● TASK GOAL
No images, please. Copy each entry below exactly as it reads.

(Page-level text extractions)
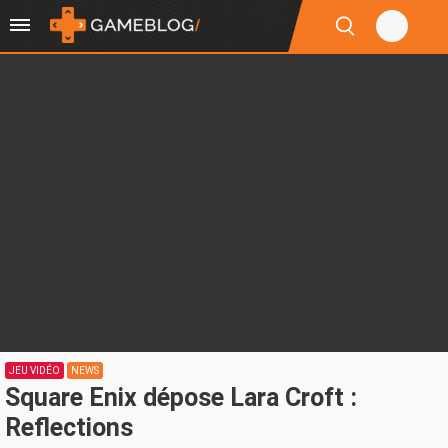
JEU VIDÉO
NEWS
Square Enix dépose Lara Croft :
Reflections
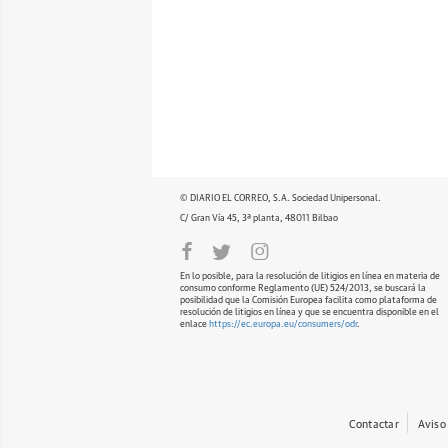
© DIARIO EL CORREO, S.A. Sociedad Unipersonal.
C/ Gran Vía 45, 3ª planta, 48011 Bilbao
En lo posible, para la resolución de litigios en línea en materia de
consumo conforme Reglamento (UE) 524/2013, se buscará la
posibilidad que la Comisión Europea facilita como plataforma de
resolución de litigios en línea y que se encuentra disponible en el
enlace
https://ec.europa.eu/consumers/odr
.
Contactar
Aviso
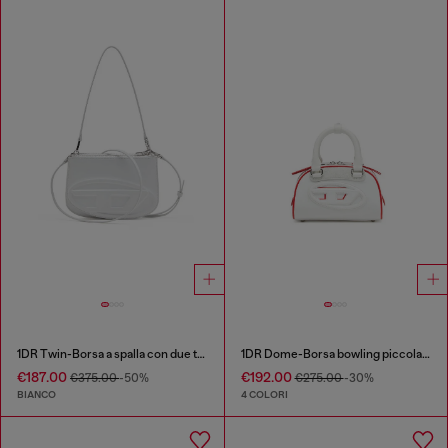
1DR Twin-Borsa a spalla con due tasche in pelle stampata
1DR Dome-Borsa bowling piccola colour-block
€187.00
€192.00
€375.00
-50%
€275.00
-30%
BIANCO
4 COLORI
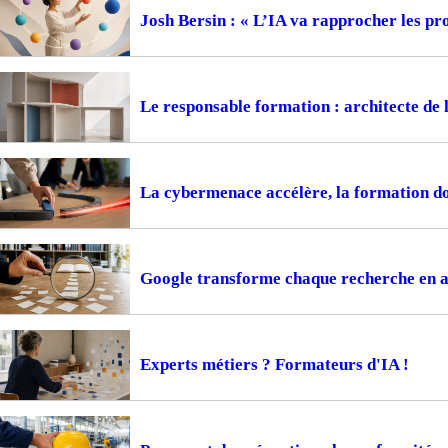
Josh Bersin : « L’IA va rapprocher les pr
Le responsable formation : architecte de 
La cybermenace accélère, la formation do
Google transforme chaque recherche en 
Experts métiers ? Formateurs d'IA !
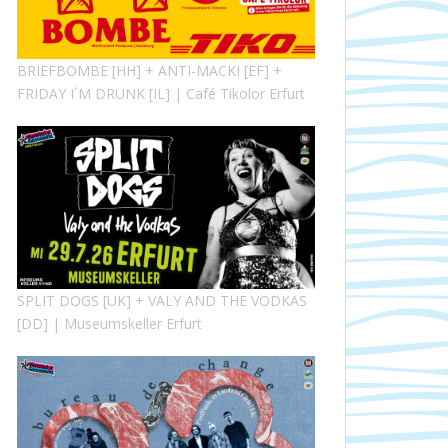
BRIEFBOMBE [HH] + ANTI-MACKI [EF] +
FRIDAY I´M DRUNK [IL] | Café Tikolor Erfurt
SPLIT DOGS [UK] + VALY AND THE VODKAS
[DD] | Museumskeller Erfurt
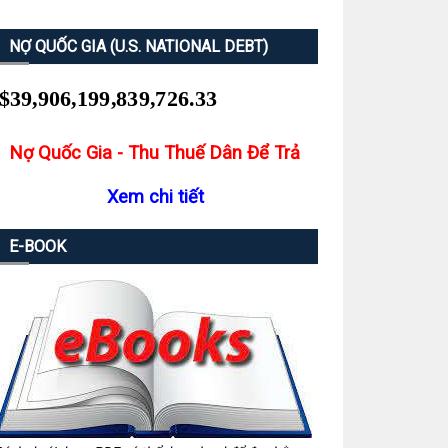
NỢ QUỐC GIA (U.S. NATIONAL DEBT)
Nợ Quốc Gia - Thu Thuế Dân Để Trả
Xem chi tiết
E-BOOK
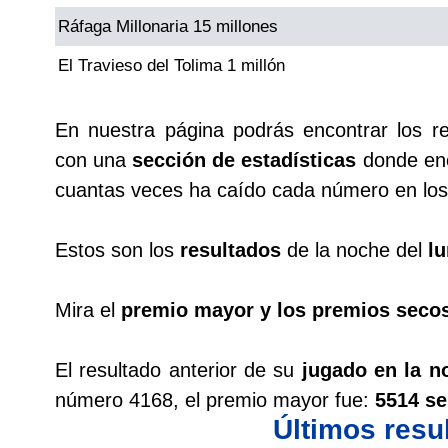
Ráfaga Millonaria 15 millones
Saman de la suerte
El Travieso del Tolima 1 millón
Sinuano Día
En nuestra página podrás encontrar los r
con una
sección de estadísticas
donde enc
Sinuano Noche
cuantas veces ha caído cada número en los 
Super Chontico Noche
Estos son los
resultados
de la noche del
l
Mira el
premio mayor y los premios seco
El resultado anterior de su
jugado en la n
número 4168, el premio mayor fue:
5514 se
Últimos resu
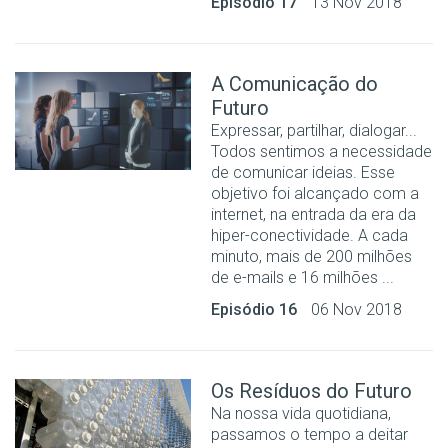
Episódio 17
13 Nov 2018
A Comunicação do
Futuro
Expressar, partilhar, dialogar...
Todos sentimos a necessidade
de comunicar ideias. Esse
objetivo foi alcançado com a
internet, na entrada da era da
hiper-conectividade. A cada
minuto, mais de 200 milhões
de e-mails e 16 milhões ...
Episódio 16
06 Nov 2018
Os Resíduos do Futuro
Na nossa vida quotidiana,
passamos o tempo a deitar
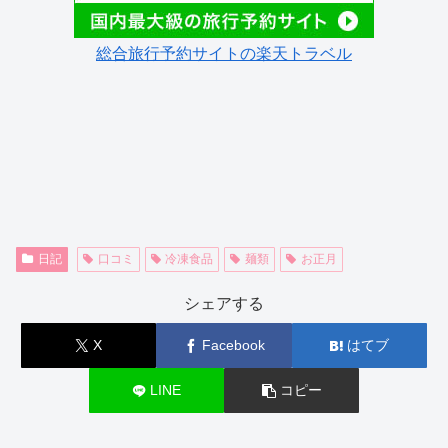
総合旅行予約サイトの楽天トラベル
日記
口コミ
冷凍食品
麺類
お正月
シェアする
X
Facebook
はてブ
LINE
コピー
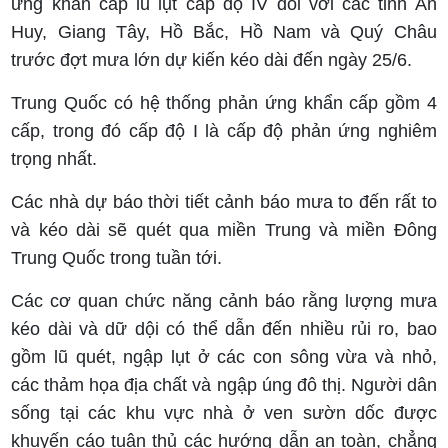
ứng khẩn cấp lũ lụt cấp độ IV đối với các tỉnh An
Huy, Giang Tây, Hồ Bắc, Hồ Nam và Quý Châu
trước đợt mưa lớn dự kiến kéo dài đến ngày 25/6.
Trung Quốc có hệ thống phản ứng khẩn cấp gồm 4
cấp, trong đó cấp độ I là cấp độ phản ứng nghiêm
trọng nhất.
Các nhà dự báo thời tiết cảnh báo mưa to đến rất to
và kéo dài sẽ quét qua miền Trung và miền Đông
Trung Quốc trong tuần tới.
Các cơ quan chức năng cảnh báo rằng lượng mưa
kéo dài và dữ dội có thể dẫn đến nhiều rủi ro, bao
gồm lũ quét, ngập lụt ở các con sông vừa và nhỏ,
các thảm họa địa chất và ngập úng đô thị. Người dân
sống tại các khu vực nhà ở ven sườn dốc được
khuyến cáo tuân thủ các hướng dẫn an toàn, chẳng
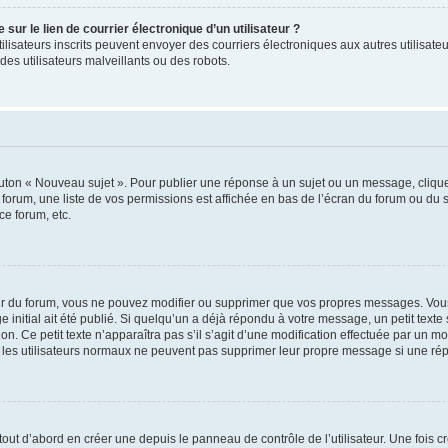
ur le lien de courrier électronique d’un utilisateur ?
s utilisateurs inscrits peuvent envoyer des courriers électroniques aux autres utili
es utilisateurs malveillants ou des robots.
outon « Nouveau sujet ». Pour publier une réponse à un sujet ou un message, cliqu
 forum, une liste de vos permissions est affichée en bas de l’écran du forum ou du
ce forum, etc.
r du forum, vous ne pouvez modifier ou supprimer que vos propres messages. Vou
 initial ait été publié. Si quelqu’un a déjà répondu à votre message, un petit text
ion. Ce petit texte n’apparaîtra pas s’il s’agit d’une modification effectuée par un 
ue les utilisateurs normaux ne peuvent pas supprimer leur propre message si une ré
ut d’abord en créer une depuis le panneau de contrôle de l’utilisateur. Une fois c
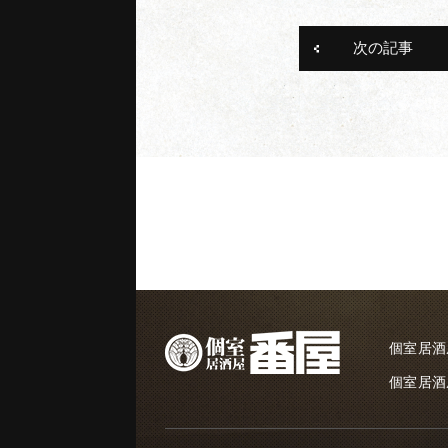
次の記事
個室居酒
個室居酒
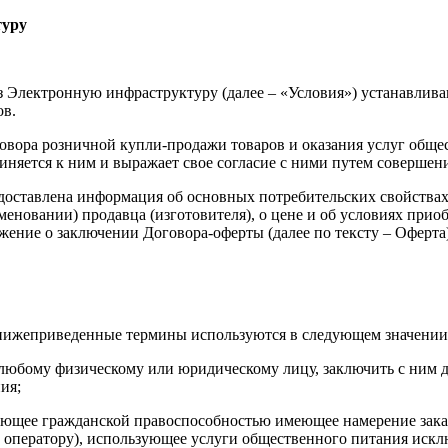
туру
лектронную инфраструктуру (далее – «Условия») устанавливаю
ов.
вора розничной купли-продажи товаров и оказания услуг обще
няется к ним и выражает свое согласие с ними путем совершени
тавлена информация об основных потребительских свойствах То
овании) продавца (изготовителя), о цене и об условиях приобре
ложение о заключении Договора-оферты (далее по тексту – Оферта)
 нижеприведенные термины используются в следующем значении
любому физическому или юридическому лицу, заключить с ним д
ия;
ющее гражданской правоспособностью имеющее намерение заказат
оператору), использующее услуги общественного питания искл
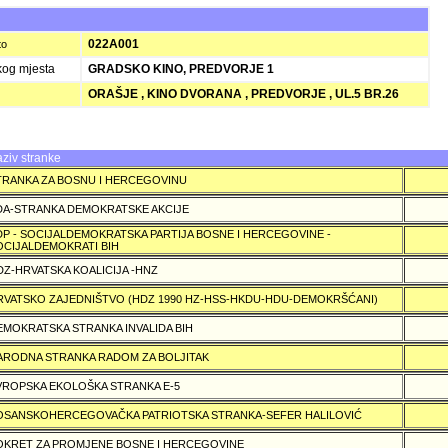
022A001
to
kog mjesta
GRADSKO KINO, PREDVORJE 1
ORAŠJE , KINO DVORANA , PREDVORJE , UL.5 BR.26
ziv stranke
TRANKA ZA BOSNU I HERCEGOVINU
DA-STRANKA DEMOKRATSKE AKCIJE
DP - SOCIJALDEMOKRATSKA PARTIJA BOSNE I HERCEGOVINE -
OCIJALDEMOKRATI BIH
DZ-HRVATSKA KOALICIJA -HNZ
RVATSKO ZAJEDNIŠTVO (HDZ 1990 HZ-HSS-HKDU-HDU-DEMOKRŠĆANI)
EMOKRATSKA STRANKA INVALIDA BIH
ARODNA STRANKA RADOM ZA BOLJITAK
VROPSKA EKOLOŠKA STRANKA E-5
OSANSKOHERCEGOVAČKA PATRIOTSKA STRANKA-SEFER HALILOVIĆ
OKRET ZA PROMJENE BOSNE I HERCEGOVINE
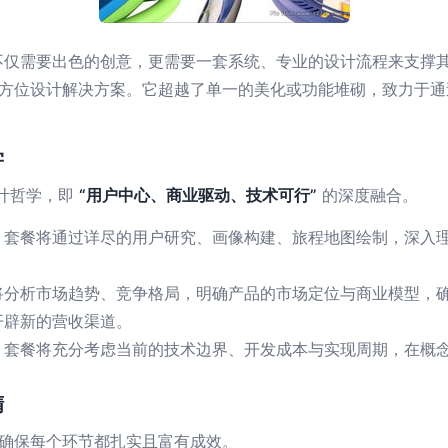
不仅需要出色的创意，更需要一套系统、专业的设计流程来支撑
全方位设计解决方案。它超越了单一的美化或功能堆砌，致力于通
学
设计哲学，即
“用户中心、商业驱动、技术可行”
的深度融合。
。套餐将通过详尽的用户研究、画像构建、旅程地图绘制，深入
将分析市场趋势、竞争格局，明确产品的市场定位与商业模型，
开辟新的营收渠道。
。套餐将充分考虑当前的技术边界、开发成本与实现周期，在概
。
精
，确保每个环节都扎实且富有成效。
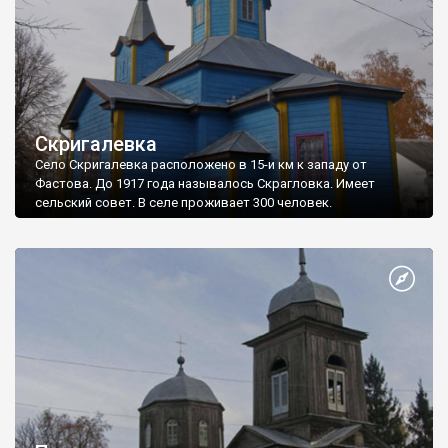
Скригалевка
Село Скригалевка расположено в 15-и км к западу от
Фастова. До 1917 года называлось Скрагловка. Имеет
сельский совет. В селе проживает 300 человек.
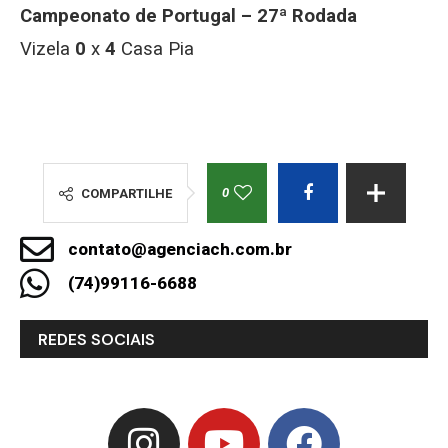
Campeonato de Portugal – 27ª Rodada
Vizela
0
x
4
Casa Pia
0
COMPARTILHE
contato@agenciach.com.br
(74)99116-6688
REDES SOCIAIS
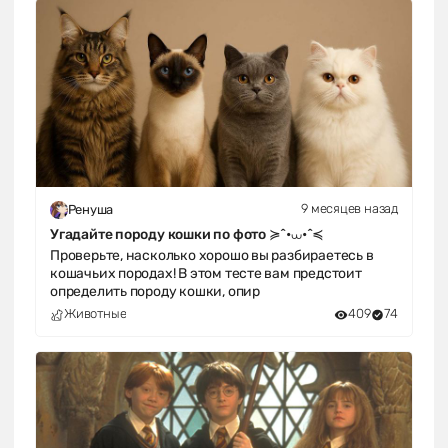
9 месяцев назад
Ренуша
Угадайте породу кошки по фото ≽^•⩊•^≼
Проверьте, насколько хорошо вы разбираетесь в
кошачьих породах! В этом тесте вам предстоит
определить породу кошки, опир
Животные
409
74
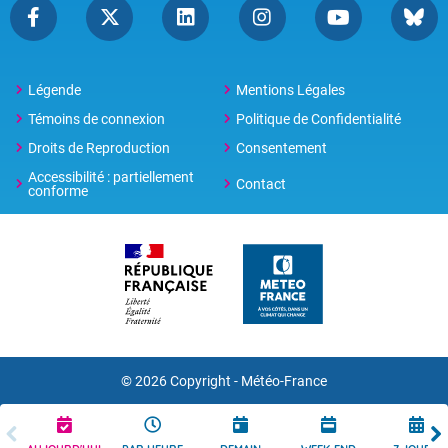
Légende
Mentions Légales
Témoins de connexion
Politique de Confidentialité
Droits de Reproduction
Consentement
Accessibilité : partiellement
Contact
conforme
© 2026 Copyright -
Météo-France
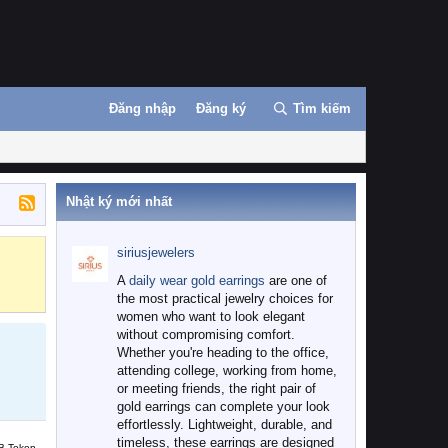
Đăng nhập
Đăng ký
Tìm kiếm
Nhật ký mới nhất
siriusjewelers
Binance
MEXC
A
daily wear gold earrings
are one of
the most practical jewelry choices for
women who want to look elegant
without compromising comfort.
Whether you're heading to the office,
attending college, working from home,
or meeting friends, the right pair of
gold earrings can complete your look
effortlessly. Lightweight, durable, and
timeless, these earrings are designed
B Token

● EXERCISE OUTPUT
JEU VIDÉO
NEWS
Square Enix dépose Lara Croft :
Reflections
© DIARIO EL CORREO, S.A. Sociedad Unipersonal.
C/ Gran Vía 45, 3ª planta, 48011 Bilbao
En lo posible, para la resolución de litigios en línea en materia de
consumo conforme Reglamento (UE) 524/2013, se buscará la
posibilidad que la Comisión Europea facilita como plataforma de
resolución de litigios en línea y que se encuentra disponible en el
enlace
https://ec.europa.eu/consumers/odr
.
Contactar
Aviso
1DR Twin-Borsa a spalla con due tasche in pelle stampata
1DR Dome-Borsa bowling piccola colour-block
€187.00
€192.00
€375.00
-50%
€275.00
-30%
BIANCO
4 COLORI
Josh Bersin : « L’IA va rapprocher les pr
Le responsable formation : architecte de 
La cybermenace accélère, la formation do
Google transforme chaque recherche en 
Experts métiers ? Formateurs d'IA !
BRIEFBOMBE [HH] + ANTI-MACKI [EF] +
FRIDAY I´M DRUNK [IL] | Café Tikolor Erfurt
SPLIT DOGS [UK] + VALY AND THE VODKAS
[DD] | Museumskeller Erfurt
NỢ QUỐC GIA (U.S. NATIONAL DEBT)
Nợ Quốc Gia - Thu Thuế Dân Để Trả
Xem chi tiết
E-BOOK
Ráfaga Millonaria 15 millones
Saman de la suerte
El Travieso del Tolima 1 millón
Sinuano Día
En nuestra página podrás encontrar los r
con una
sección de estadísticas
donde enc
Sinuano Noche
cuantas veces ha caído cada número en los 
Super Chontico Noche
Estos son los
resultados
de la noche del
l
Mira el
premio mayor y los premios seco
El resultado anterior de su
jugado en la n
número 4168, el premio mayor fue:
5514 se
Últimos resu
Episódio 17
13 Nov 2018
A Comunicação do
Futuro
Expressar, partilhar, dialogar...
Todos sentimos a necessidade
de comunicar ideias. Esse
objetivo foi alcançado com a
internet, na entrada da era da
hiper-conectividade. A cada
minuto, mais de 200 milhões
de e-mails e 16 milhões ...
Episódio 16
06 Nov 2018
Os Resíduos do Futuro
Na nossa vida quotidiana,
passamos o tempo a deitar
総合旅行予約サイトの楽天トラベル
日記
口コミ
冷凍食品
麺類
お正月
シェアする
X
Facebook
はてブ
LINE
コピー
ứng khẩn cấp lũ lụt cấp độ IV đối với các tỉnh An
Huy, Giang Tây, Hồ Bắc, Hồ Nam và Quý Châu
trước đợt mưa lớn dự kiến kéo dài đến ngày 25/6.
Trung Quốc có hệ thống phản ứng khẩn cấp gồm 4
cấp, trong đó cấp độ I là cấp độ phản ứng nghiêm
trọng nhất.
Các nhà dự báo thời tiết cảnh báo mưa to đến rất to
và kéo dài sẽ quét qua miền Trung và miền Đông
Trung Quốc trong tuần tới.
Các cơ quan chức năng cảnh báo rằng lượng mưa
kéo dài và dữ dội có thể dẫn đến nhiều rủi ro, bao
gồm lũ quét, ngập lụt ở các con sông vừa và nhỏ,
các thảm họa địa chất và ngập úng đô thị. Người dân
sống tại các khu vực nhà ở ven sườn dốc được
khuyến cáo tuân thủ các hướng dẫn an toàn, chẳng
ur le lien de courrier électronique d’un utilisateur ?
s utilisateurs inscrits peuvent envoyer des courriers électroniques aux autres utili
es utilisateurs malveillants ou des robots.
outon « Nouveau sujet ». Pour publier une réponse à un sujet ou un message, cliqu
 forum, une liste de vos permissions est affichée en bas de l’écran du forum ou du
ce forum, etc.
r du forum, vous ne pouvez modifier ou supprimer que vos propres messages. Vou
 initial ait été publié. Si quelqu’un a déjà répondu à votre message, un petit text
ion. Ce petit texte n’apparaîtra pas s’il s’agit d’une modification effectuée par un 
ue les utilisateurs normaux ne peuvent pas supprimer leur propre message si une ré
ut d’abord en créer une depuis le panneau de contrôle de l’utilisateur. Une fois c
次の記事
個室居酒
個室居酒
туру
лектронную инфраструктуру (далее – «Условия») устанавливаю
ов.
вора розничной купли-продажи товаров и оказания услуг обще
няется к ним и выражает свое согласие с ними путем совершени
тавлена информация об основных потребительских свойствах То
овании) продавца (изготовителя), о цене и об условиях приобре
ложение о заключении Договора-оферты (далее по тексту – Оферта)
 нижеприведенные термины используются в следующем значении
любому физическому или юридическому лицу, заключить с ним д
ия;
ющее гражданской правоспособностью имеющее намерение заказат
оператору), использующее услуги общественного питания искл
022A001
to
kog mjesta
GRADSKO KINO, PREDVORJE 1
ORAŠJE , KINO DVORANA , PREDVORJE , UL.5 BR.26
ziv stranke
TRANKA ZA BOSNU I HERCEGOVINU
DA-STRANKA DEMOKRATSKE AKCIJE
DP - SOCIJALDEMOKRATSKA PARTIJA BOSNE I HERCEGOVINE -
OCIJALDEMOKRATI BIH
DZ-HRVATSKA KOALICIJA -HNZ
RVATSKO ZAJEDNIŠTVO (HDZ 1990 HZ-HSS-HKDU-HDU-DEMOKRŠĆANI)
EMOKRATSKA STRANKA INVALIDA BIH
ARODNA STRANKA RADOM ZA BOLJITAK
VROPSKA EKOLOŠKA STRANKA E-5
OSANSKOHERCEGOVAČKA PATRIOTSKA STRANKA-SEFER HALILOVIĆ
OKRET ZA PROMJENE BOSNE I HERCEGOVINE
不仅需要出色的创意，更需要一套系统、专业的设计流程来支撑
全方位设计解决方案。它超越了单一的美化或功能堆砌，致力于通
学
设计哲学，即
“用户中心、商业驱动、技术可行”
的深度融合。
。套餐将通过详尽的用户研究、画像构建、旅程地图绘制，深入
将分析市场趋势、竞争格局，明确产品的市场定位与商业模型，
开辟新的营收渠道。
。套餐将充分考虑当前的技术边界、开发成本与实现周期，在概
。
精
，确保每个环节都扎实且富有成效。
Скригалевка
Село Скригалевка расположено в 15-и км к западу от
Фастова. До 1917 года называлось Скрагловка. Имеет
сельский совет. В селе проживает 300 человек.
Campeonato de Portugal – 27ª Rodada
Vizela
0
x
4
Casa Pia
0
COMPARTILHE
contato@agenciach.com.br
(74)99116-6688
REDES SOCIAIS
9 месяцев назад
Ренуша
Угадайте породу кошки по фото ≽^•⩊•^≼
Проверьте, насколько хорошо вы разбираетесь в
кошачьих породах! В этом тесте вам предстоит
определить породу кошки, опир
Животные
409
74
Légende
Mentions Légales
Témoins de connexion
Politique de Confidentialité
Droits de Reproduction
Consentement
Accessibilité : partiellement
Contact
conforme
© 2026 Copyright -
Météo-France
Đăng nhập
Đăng ký
Tìm kiếm
Nhật ký mới nhất
siriusjewelers
Binance
MEXC
A
daily wear gold earrings
are one of
the most practical jewelry choices for
women who want to look elegant
without compromising comfort.
Whether you're heading to the office,
attending college, working from home,
or meeting friends, the right pair of
gold earrings can complete your look
effortlessly. Lightweight, durable, and
timeless, these earrings are designed
B Token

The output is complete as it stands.